MixEval-X: Any-to-any Evaluations from Real-world Data Mixture

Authors: Jinjie Ni, Yifan Song, Deepanway Ghosal, Bo Li, David Junhao Zhang, Xiang Yue, Fuzhao Xue, Yuntian Deng, Andy Zheng, Kaichen Zhang, Mahir Shah, Kabir Jain, Yang You, Michael Qizhe Shieh

ICLR 2025 | Venue PDF | Archive PDF | Plain Text | LLM Run Details

Reproducibility Variable Result LLM Response
Research Type Experimental We present the evaluation results, and the settings are detailed in Section C. ... The evaluation results of prominent models on Mix Eval-X Image2Text, Image2Text Hard, and their subsets. ... The overall Elo scores of MMG models on the Mix Eval-X MMG subsets... The evaluation results of prominent models on Text2Action.
Researcher Affiliation Academia Jinjie Nia , Yifan Songc, Deepanway Ghosalf , Bo Lib, David Junhao Zhanga, Xiang Yued, Fuzhao Xuea, Zian Zhenge, Kaichen Zhangb, Mahir Shaha, Kabir Jaina, Yang Youa, Michael Qizhe Shieha a National University of Singapore, b Nanyang Technological University, c Peking University, d Carnegie Mellon University, e University of Waterloo, f Independent Researcher
Pseudocode No The paper describes the methodology using prose and diagrams (e.g., Figure 2: The overall pipeline for creating Mix Eval-X, and Section E: Adaptation-Rectification Prompts which shows LLM prompts). It does not contain any clearly labeled pseudocode or algorithm blocks with structured steps in a code-like format.
Open Source Code Yes https://mixeval-x.github.io/
Open Datasets Yes For MMU tasks, we construct large-scale multi-modal benchmark pools from existing community benchmarks... The benchmark pool composition is detailed in Section G. ... Section G BENCHMARK POOL DETAILS Image2Text: MMMU (Yue et al., 2024), MMBench (Liu et al., 2023b), SEED-Bench (Li et al., 2023b), SEED-Bench 2 (Li et al., 2024b), Chart QA (Masry et al., 2022), A-OKVQA (Schwenk et al., 2022), Hallusion Bench (Guan et al., 2024), Math Vista (Lu et al., 2023), GQA (Hudson & Manning, 2019), MM-Vet (Yu et al., 2023b), Science QA (Saikh et al., 2022), Doc VQA (Mathew et al., 2021), POPE (Li et al., 2023e), Infographic VQA (Mathew et al., 2022), Q-Bench (Wu et al., 2023), Vis Wiz (Gurari et al., 2018), and Text VQA (Singh et al., 2019)

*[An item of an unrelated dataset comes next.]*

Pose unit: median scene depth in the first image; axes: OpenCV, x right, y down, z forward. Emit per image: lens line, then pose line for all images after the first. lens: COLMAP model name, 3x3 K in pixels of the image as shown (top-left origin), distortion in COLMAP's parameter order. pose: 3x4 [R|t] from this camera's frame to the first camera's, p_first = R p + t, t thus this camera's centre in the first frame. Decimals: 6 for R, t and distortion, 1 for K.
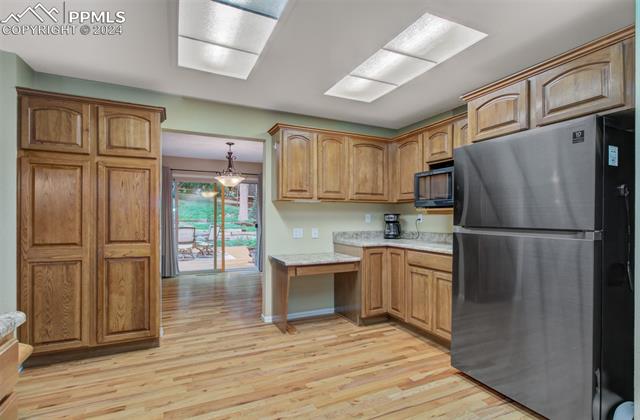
lens RADIAL K [[300.2, 0, 302.8], [0, 300.2, 218.9], [0, 0, 1]] dist [-0.003690, 0.002812]
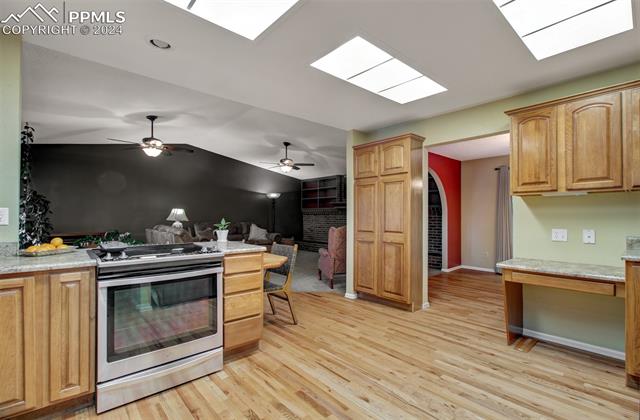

Dataset Splits Yes Table 1 presents the statistics for the Mix Eval-X benchmarks. We regulate task count and input lengths for efficiency... Image2Text MMU 2,000, Image2text-Hard MMU 1,000... To enhance model differentiation, we applied rejection sampling (Ni et al., 2024) to select more challenging MMU tasks while preserving real-world distribution alignment. The effectiveness of this strategy is demonstrated later by the low scores on the hard split in Section 3.1
Hardware Specification No The paper does not provide specific hardware details (exact GPU/CPU models, processor types with speeds, memory amounts, or detailed computer specifications) used for running its experiments. Section C, 'EVALUATION SETTINGS', states, 'We follow official settings for all open-source models to ensure fairness. For proprietary models, we use their official APIs,' but does not elaborate on the hardware used for these evaluations.
Software Dependencies No The paper mentions using NLTK tokenizer (Loper & Bird, 2002) and GPT-4 for certain tasks, but does not specify version numbers for these or any other ancillary software dependencies, which is required for reproducibility.

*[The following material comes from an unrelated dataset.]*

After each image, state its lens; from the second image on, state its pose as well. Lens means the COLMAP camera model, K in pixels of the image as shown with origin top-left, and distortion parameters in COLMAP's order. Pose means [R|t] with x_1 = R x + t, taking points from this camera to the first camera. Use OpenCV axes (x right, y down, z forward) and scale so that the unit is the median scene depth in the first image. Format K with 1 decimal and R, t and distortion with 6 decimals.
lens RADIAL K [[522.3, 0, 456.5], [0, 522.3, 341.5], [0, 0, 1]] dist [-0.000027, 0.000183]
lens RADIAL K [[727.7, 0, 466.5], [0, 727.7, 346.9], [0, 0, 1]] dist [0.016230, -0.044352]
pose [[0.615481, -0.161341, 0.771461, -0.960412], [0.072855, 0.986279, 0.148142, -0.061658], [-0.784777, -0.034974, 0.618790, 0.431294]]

Experiment Setup No The paper describes the methodology for creating the Mix Eval-X benchmark and the evaluation process for models. Section C, 'EVALUATION SETTINGS,' states, 'We follow official settings for all open-source models to ensure fairness. For proprietary models, we use their official APIs.' However, it does not provide specific experimental setup details such as hyperparameters, learning rates, batch sizes, or optimizer settings for any models or processes described, as its focus is on evaluation rather than training or fine-tuning models.